§ **WORK ITEM**
From the records, return each line that has the word "weight" in it.

[Dataset entries]
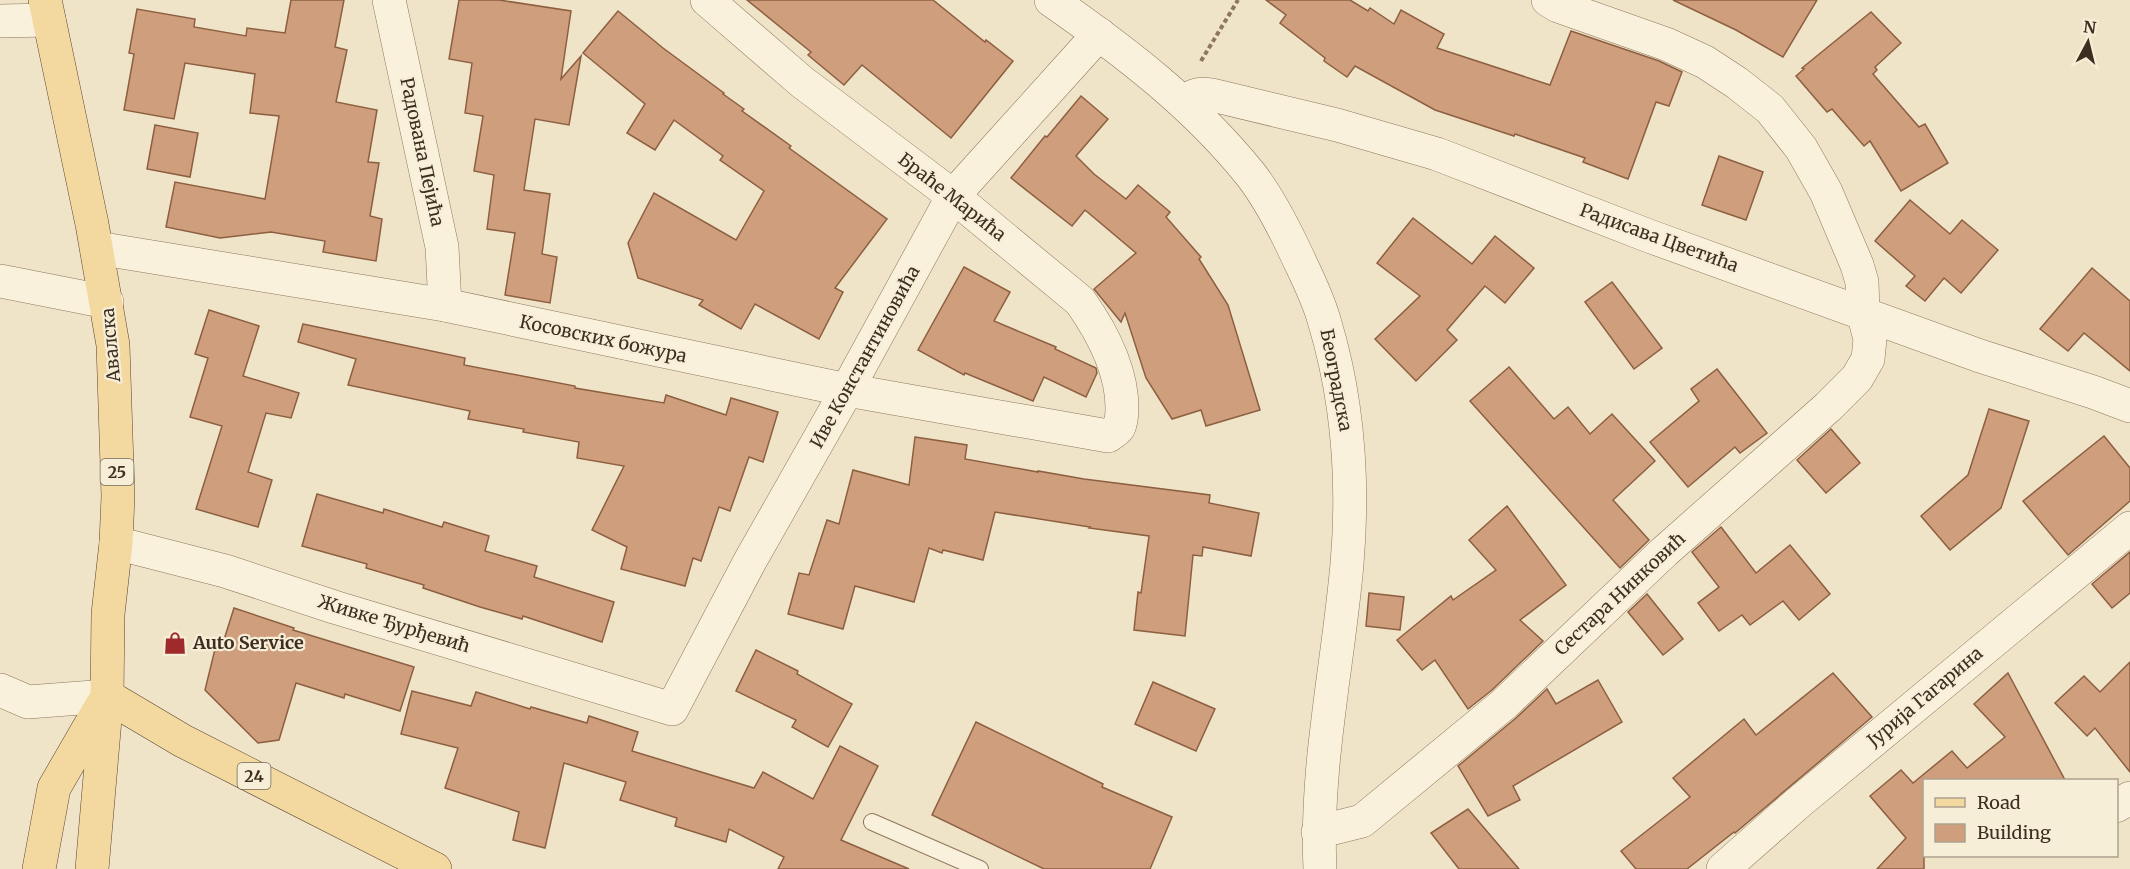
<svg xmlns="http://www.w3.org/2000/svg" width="2130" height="869" font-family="Merriweather,serif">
<rect width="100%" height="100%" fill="#f0e4c8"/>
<!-- building -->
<g fill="#cf9f7d" stroke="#8d5f41" stroke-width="1.5">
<path d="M291 0H344L335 47 347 50 336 102 377 110 368 162 379 163 370 216 382 219 376 261 323 252 325 241 271 232 220 238 166 227 175 182 265 199 279 116 250 113 255 74 185 63 174 119 124 110 134 54 129 53 137 9 195 19 194 27 246 36 247 28 285 33Z"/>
<path d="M459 0H499L571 11 561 79 581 56 569 125 535 119 524 190 550 194 542 254 557 257 550 303 505 295 515 233 487 229 494 175 474 171 483 116 465 113 472 63 449 59Z"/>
<path d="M747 0H933L985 42 986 40 1013 61 951 138 862 65 844 85 808 55 811 52Z"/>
<path d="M1266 0H1350L1368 11 1370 8 1394 24 1401 10 1444 34 1437 48 1550 85 1571 31 1659 61 1682 72 1669 106 1656 102 1628 179 1583 162 1585 158 1515 134 1514 136 1435 110 1355 66 1347 77 1324 61 1325 58 1280 23 1286 15Z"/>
<path d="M1673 0H1817L1783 57 1736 30Z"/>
<path d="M618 11 663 48 724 93 723 94 744 109 742 111 791 146 789 148 887 219 835 288 843 292 819 339 755 304 741 329 699 305 703 300 638 278 628 243 654 193 736 240 764 191 720 160 723 156 674 120 655 150 627 133 645 104 583 53Z"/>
<path d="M1871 12 1901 43 1875 67 1877 70 1873 74 1919 127 1925 124 1948 163 1901 191 1870 141 1864 146 1832 109 1827 112 1796 76 1804 69 1802 68Z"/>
<path d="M1081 96 1108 119 1076 156 1094 174 1126 199 1138 185 1170 212 1166 217 1201 257 1199 259 1228 305 1260 410 1206 426 1201 410 1172 419 1146 378 1125 313 1121 322 1094 289 1136 253 1085 210 1072 226 1011 178 1045 136 1047 137Z"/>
<path d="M155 125 198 133 190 177 147 169Z"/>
<path d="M1719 156 1763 172 1746 220 1702 205Z"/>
<path d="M1910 200 1950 234 1962 220 1998 250 1961 293 1944 278 1925 301 1906 286 1915 276 1875 241Z"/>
<path d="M1413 218 1472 264 1495 236 1534 268 1505 303 1485 286 1447 330 1457 340 1416 381 1375 339 1420 296 1377 263Z"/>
<path d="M964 267 1010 292 994 321 1056 347 1055 349 1096 368 1097 373 1086 397 1044 377 1033 401 965 373 964 375 918 350Z"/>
<path d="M2092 268 2130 301V371L2084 333 2068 351 2040 329Z"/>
<path d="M1612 282 1662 348 1634 369 1585 302Z"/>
<path d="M209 310 259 326 243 376 299 393 291 418 266 413 248 472 272 480 258 527 196 509 222 426 190 417 208 358 195 354Z"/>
<path d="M303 324 465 358 464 365 575 386V388L664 403 666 395 726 415 731 398 778 412 763 462 749 457 730 511 719 507 701 561 693 558 685 586 621 569 627 547 592 530 624 466 577 458 579 442 523 432 524 429 468 419 470 411 348 385 356 359 298 342Z"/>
<path d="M1509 367 1554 419 1568 407 1590 434 1612 414 1655 461 1613 500 1649 540 1620 568 1470 401Z"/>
<path d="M1717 369 1767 433 1740 453 1735 447 1688 487 1650 442 1699 401 1691 389Z"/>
<path d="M1989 409 2029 421 2001 508 1950 550 1921 516 1968 475Z"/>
<path d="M1831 429 1860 463 1826 493 1797 460Z"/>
<path d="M2104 436 2130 468V501L2068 555 2023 501Z"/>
<path d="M915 437 967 445 965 459 1038 472V471L1084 479 1210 495 1209 503 1259 513 1251 556 1203 547 1202 556 1193 555 1185 636 1134 630 1138 592 1141 593 1149 536 1089 528 1090 527 995 512 983 560 943 550 942 553 929 548 914 602 855 586 843 629 788 614 799 573 809 575 827 520 839 524 853 470 909 485Z"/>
<path d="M317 494 383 513 384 509 442 527 444 522 489 536 485 551 537 566 534 577 614 602 602 642 523 616 522 619 480 607 423 588 424 585 366 568 367 564 302 546Z"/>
<path d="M1507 506 1566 585 1520 620 1543 641 1492 690 1468 709 1435 660 1422 670 1397 640 1451 596 1453 600 1496 570 1469 540Z"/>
<path d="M1721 527 1756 573 1790 545 1830 594 1799 620 1783 601 1750 625 1742 615 1719 631 1698 603 1719 587 1692 552Z"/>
<path d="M2130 552V593L2112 608 2092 584Z"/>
<path d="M1369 593 1404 597 1400 630 1366 626Z"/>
<path d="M1647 594 1683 639 1663 655 1628 612Z"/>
<path d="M234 608 294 628 293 630 414 667 400 711 345 694 344 698 296 683 279 740 258 743 205 690 216 645 222 646Z"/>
<path d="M756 650 798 671 797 674 852 704 828 747 792 727 796 720 736 691Z"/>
<path d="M2130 662V772L2095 728 2087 736 2055 703 2084 676 2100 692Z"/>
<path d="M1833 673 1872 717 1735 833 1734 832 1687 869H1636L1621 851 1690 797 1673 778 1744 719 1756 735Z"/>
<path d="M2008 673 2065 780H1924V869H1877L1906 838 1870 796 1901 770 1913 783 1952 751 1967 768 2005 737 1974 704Z"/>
<path d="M1598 680 1622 722 1513 786 1520 800 1488 816 1458 766 1516 718 1547 689 1556 704Z"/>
<path d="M1153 682 1215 709 1196 751 1135 724Z"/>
<path d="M412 691 471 706 476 692 530 709 531 707 587 723 589 716 638 732 632 751 754 788 763 772 813 799 840 746 878 766 841 840 909 869H778L784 857 729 829 726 842 675 826 677 818 620 800 626 782 564 763 545 848 513 840 519 812 445 788 458 748 401 734Z"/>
<path d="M976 722 1103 784 1102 787 1172 817 1150 869H1044L932 815Z"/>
<path d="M1468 809 1519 869H1459L1431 833Z"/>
</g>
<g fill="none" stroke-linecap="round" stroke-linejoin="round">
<!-- service casing -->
<g stroke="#8d765c" stroke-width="18">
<path id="service" d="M872 822 980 869"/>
</g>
<!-- minor casing -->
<g stroke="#8d765c" stroke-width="34">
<g id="minor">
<path d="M389 0 442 247 445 305"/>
<path d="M0 21 49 20"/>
<path d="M1184 103C1193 94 1200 93 1212 95L1337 125 1437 154 1649 236 1980 356 2093 392 2130 406"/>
<path d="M97 248 445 305 847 390 1108 436C1111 434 1117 430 1119 427 1121 422 1122 414 1122 408 1122 369 1102 332 1080 301L953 196 802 82 707 0"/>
<path d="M0 281 107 302"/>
<path d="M116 543 225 571 334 607 672 709 750 561 847 390 953 196 1099 34"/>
<path d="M0 690 28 702 107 696"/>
<path d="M2116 806 2130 798"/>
<path d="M1318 832 1362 821 1504 704 1664 552 1828 407 1857 378 1868 359 1870 339 1863 312 1862 282 1857 265 1826 192 1801 148 1770 109 1737 83 1705 62 1666 44 1558 6 1548 0"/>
<path d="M1723 869 1798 803 2130 528"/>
</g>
</g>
<!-- tertiary casing -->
<g stroke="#8d765c" stroke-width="34">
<path id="tertiary" d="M1051 0C1124 51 1194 104 1251 175 1268 197 1281 222 1293 247 1304 271 1317 295 1324 320 1348 399 1354 482 1347 564 1338 666 1315 767 1320 869"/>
</g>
<!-- primary casing -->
<g stroke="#5b4430" stroke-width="34">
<g id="primary">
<path d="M45 0 92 224 113 345 118 496 116 543 108 614 107 696 92 869"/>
<path d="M107 696 183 741 435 869"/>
<path d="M39 869 54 788 102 705"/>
</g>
</g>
<!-- path -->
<path stroke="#8d765c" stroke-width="4" stroke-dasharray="4.5 3" stroke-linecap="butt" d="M1201 61 1238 0"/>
<!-- service -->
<use href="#service" stroke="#faf1dc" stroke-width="16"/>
<!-- minor -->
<use href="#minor" stroke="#faf1dc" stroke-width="33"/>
<!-- tertiary -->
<use href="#tertiary" stroke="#faf1dc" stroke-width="33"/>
<!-- primary -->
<use href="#primary" stroke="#f3d9a0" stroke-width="33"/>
</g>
<!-- icons -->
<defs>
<g id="shop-bare" transform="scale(1.8)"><path d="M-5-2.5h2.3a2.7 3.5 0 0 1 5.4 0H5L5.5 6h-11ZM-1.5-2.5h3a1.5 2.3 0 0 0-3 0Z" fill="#9e2a2b" stroke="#f7eed8" stroke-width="2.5" paint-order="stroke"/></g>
</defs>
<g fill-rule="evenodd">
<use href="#shop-bare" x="175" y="643"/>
</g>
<g text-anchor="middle" stroke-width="4.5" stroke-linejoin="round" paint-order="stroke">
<!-- shield labels -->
<g fill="#f7eed8" stroke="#756857" stroke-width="1.5">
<rect x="100.5" y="459" width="33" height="26" rx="4.5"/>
<rect x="237.5" y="763" width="33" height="26" rx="4.5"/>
</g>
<g font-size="16" font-weight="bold" fill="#3d2e20">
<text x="117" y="478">25</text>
<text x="254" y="782">24</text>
</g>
<!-- street labels -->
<g font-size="18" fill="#3d2e20" stroke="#f7eed8">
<text transform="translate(422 152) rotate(78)" y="6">Радована Пејића</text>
<text transform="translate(952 197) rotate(38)" y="6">Браће Марића</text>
<text transform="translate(1659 238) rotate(20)" y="6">Радисава Цветића</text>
<text transform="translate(603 339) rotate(12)" y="6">Косовских божура</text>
<text transform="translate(111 345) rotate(-95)" y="6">Авалска</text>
<text transform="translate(865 357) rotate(-61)" y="6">Иве Константиновића</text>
<text transform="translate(1336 380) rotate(79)" y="6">Београдска</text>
<text transform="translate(1620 594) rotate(-43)" y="6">Сестара Нинковић</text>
<text transform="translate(394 624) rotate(17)" y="6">Живке Ђурђевић</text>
<text transform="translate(1925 697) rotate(-40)" y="6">Јурија Гагарина</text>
</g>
<!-- poi labels -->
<g font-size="18" font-weight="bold" fill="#3d2e20" stroke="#f7eed8" text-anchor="start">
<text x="193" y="649">Auto Service</text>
</g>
</g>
<!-- legend -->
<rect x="1923" y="779" width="195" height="78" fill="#f7eed8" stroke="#ada18e" stroke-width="1.5"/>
<rect x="1935" y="798" width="30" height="9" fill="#f3d9a0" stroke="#ada18e" stroke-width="1.5"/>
<text x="1977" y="809" font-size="18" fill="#3d2e20">Road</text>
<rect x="1935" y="824" width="30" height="18" fill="#cf9f7d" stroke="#ada18e" stroke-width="1.5"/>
<text x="1977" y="839" font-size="18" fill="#3d2e20">Building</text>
<!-- north arrow -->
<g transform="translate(2088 42) rotate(7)" stroke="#f7eed8" stroke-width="4.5" paint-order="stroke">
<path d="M0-4.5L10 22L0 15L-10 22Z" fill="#3d2e20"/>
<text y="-9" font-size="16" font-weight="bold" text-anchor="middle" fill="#3d2e20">N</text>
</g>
</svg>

§ **TASK RESPONSE**
<g font-size="16" font-weight="bold" fill="#3d2e20">
<g font-size="18" font-weight="bold" fill="#3d2e20" stroke="#f7eed8" text-anchor="start">
<text y="-9" font-size="16" font-weight="bold" text-anchor="middle" fill="#3d2e20">N</text>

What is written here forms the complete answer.